Francesca Di Giuseppe, ECMWF
Dr Francesca Di Giuseppe leads the development of the Global ECMWF Fire Forecast (GEFF) system. The GEFF provides pre-operational predictions to the European Forest Fire Information System (EFFIS) under the umbrella of the European Copernicus Emergency Management Services. EFFIS is also being expanded into the Global Wildfire Information System to create an integrated system that provides access to all fire related available information on a global scale. Since joining ECMWF in 2011, Di Giuseppe has worked extensively on seasonal and sub-seasonal forecasting for sectoral application related to drought, fire and health, with a focus over Europe and Africa.
Mark Finney, United States Forest Service
Mark A. Finney is a Research Forester with the US Forest Service, Rocky Mountain Research Station, Missoula Fire Sciences Laboratory. His research has addressed landscape fuel management and fire behavior, fire growth modeling, wildfire risk analysis, and ignition by firearms and explosives. He and his team are now discovering physical explanations for wildland fire behavior using laboratory and field-scale experiments.

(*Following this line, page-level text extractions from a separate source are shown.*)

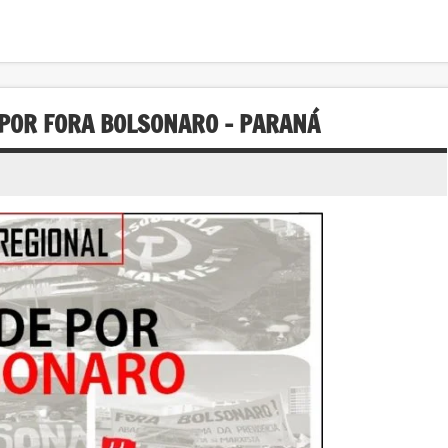
POR FORA BOLSONARO – PARANÁ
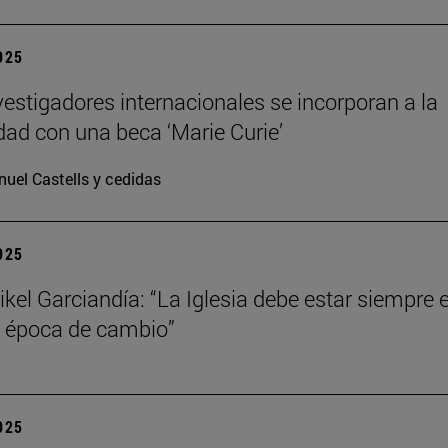
2025
vestigadores internacionales se incorporan a la
dad con una beca ‘Marie Curie’
uel Castells y cedidas
2025
kel Garciandía: “La Iglesia debe estar siempre 
 época de cambio”
2025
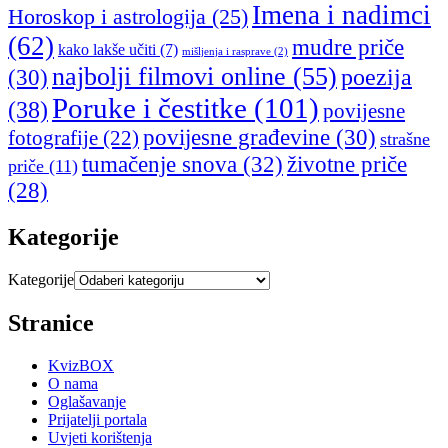
Imena i nadimci
Horoskop i astrologija
(25)
(62)
mudre priče
kako lakše učiti
(7)
mišljenja i rasprave
(2)
najbolji filmovi online
(55)
poezija
(30)
Poruke i čestitke
(101)
(38)
povijesne
povijesne građevine
(30)
fotografije
(22)
strašne
tumačenje snova
(32)
životne priče
priče
(11)
(28)
Kategorije
Kategorije
Stranice
KvizBOX
O nama
Oglašavanje
Prijatelji portala
Uvjeti korištenja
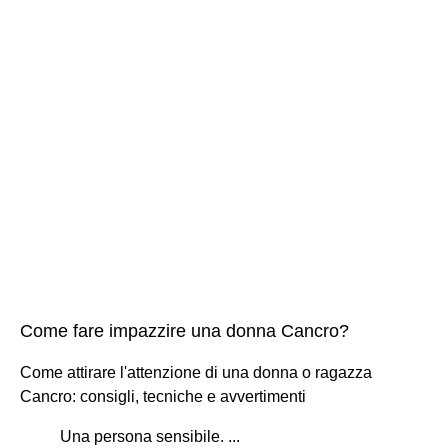
Come fare impazzire una donna Cancro?
Come attirare l'attenzione di una donna o ragazza
Cancro: consigli, tecniche e avvertimenti
Una persona sensibile. ...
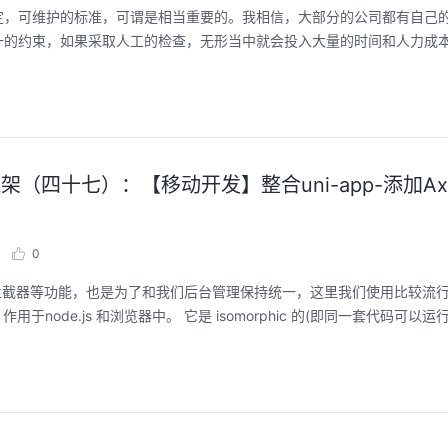
定，可维护的标准，可谓是相当重要的。我相信，大部分的公司都有自己
一的约束，如果采取人工的检查，无形当中就会投入大量的时间和人力成
框架（四十七）：【移动开发】整合uni-app-添加Ax
0
要自定义拦截器等功能，也是为了和我们后台管理保持统一，这里我们使用比较流
作用于node.js 和浏览器中。 它是 isomorphic 的(即同一套代码可以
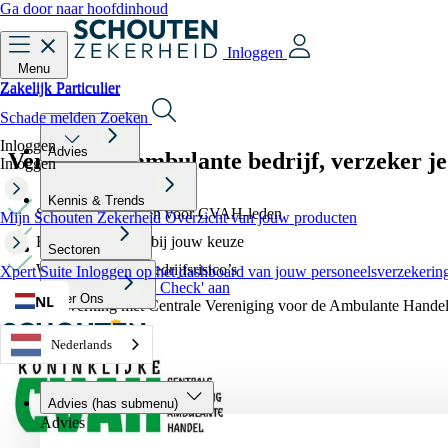
Ga door naar hoofdinhoud
Inloggen
Menu
Zakelijk
Particulier
Zakelijk
Particulier
Schade melden
Zoeken
Inloggen
Advies
Verzeker je ambulante bedrijf,
verzeker j
Inloggen
Kennis & Trends
Speciaal ontworpen voor CVAH-leden
Mijn Schouten Zekerheid
Overzicht van jouw producten
Het beste product bij jouw keuze
Sectoren
Wij beheren al je bedrijfsrisico’s
Xpert Suite
Inloggen op het dashboard van jouw personeelsverzekerin
Vraag 'Goed Verzekerd Check' aan
Over Ons
NL
In samenwerking met Centrale Vereniging voor de Ambulante Hand
Nederlands
Advies
(has submenu)
Advies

Jennifer Marlon, Yale University
Jennifer Marlon is an Associate Research Scientist at the Yale School of Forestry and Environmental Studies and the Yale Program for Climate Change Communication. She studies long-term environmental change, especially wildfires, and climate change communication. She began her studies in the U.S. Pacific Northwest, and subsequently developed a Global Charcoal Database, now managed by the PAGES Global Paleofire Working Group, that houses hundreds of sediment records from lakes, soils, and oceans. She has used this unique dataset to reconstruct recent fire history in the western U.S. and the fire history of Earth during the past 20,000 years. Dr. Marlon also manages the Yale Climate Opinion Maps.
James Randerson, University of California Irvine
Dr. James Randerson is a Chancellor’s Professor of Earth System Science at University of California, Irvine. Randerson studies fire-ecosystem feedbacks using remote sensing observations, field measurements, and Earth System models. His research interests include fire prediction on daily and seasonal time scales as well as contemporary and future changes in the global carbon cycle.
Andy Robertson, Columbia University
Andrew Robertson is a Senior Research Scientist at Columbia University and head of the IRI Climate Group. Since joining the IRI in 2001, Robertson has worked extensively on seasonal and sub-seasonal forecasting for climate risk management, especially in developing countries. He is a co-chair of the WWRP/WCRP Sub-Seasonal to Seasonal Prediction Project (S2S).
Maria Uriarte, Columbia University
Dr. María Uriarte is a Professor in the Department for Ecology, Evolution and Environmental Biology at Columbia University. Uriarte’s research examines the processes that drive forest dynamics in tropical regions, with a focus on recovery after human land use and natural disturbance events (e.g., hurricanes, fire). She explores these questions using a range of quantitative approaches and tools. Uriarte received her M.S. in Environmental Studies from Yale University, and her Ph.D in Ecology from Cornell University.
Leroy Westerling, University of California Merced
Dr. LeRoy Westerling is Associate Professor of Management at UC Merced. Prior to coming to UC Merced in 2006, he spent six years in the Climate Research Division of Scripps Institution of Oceanography as a Post-graduate Research Meteorologist and an Assistant Project Scientist. He has published extensively on wildfire and climate in the western United States.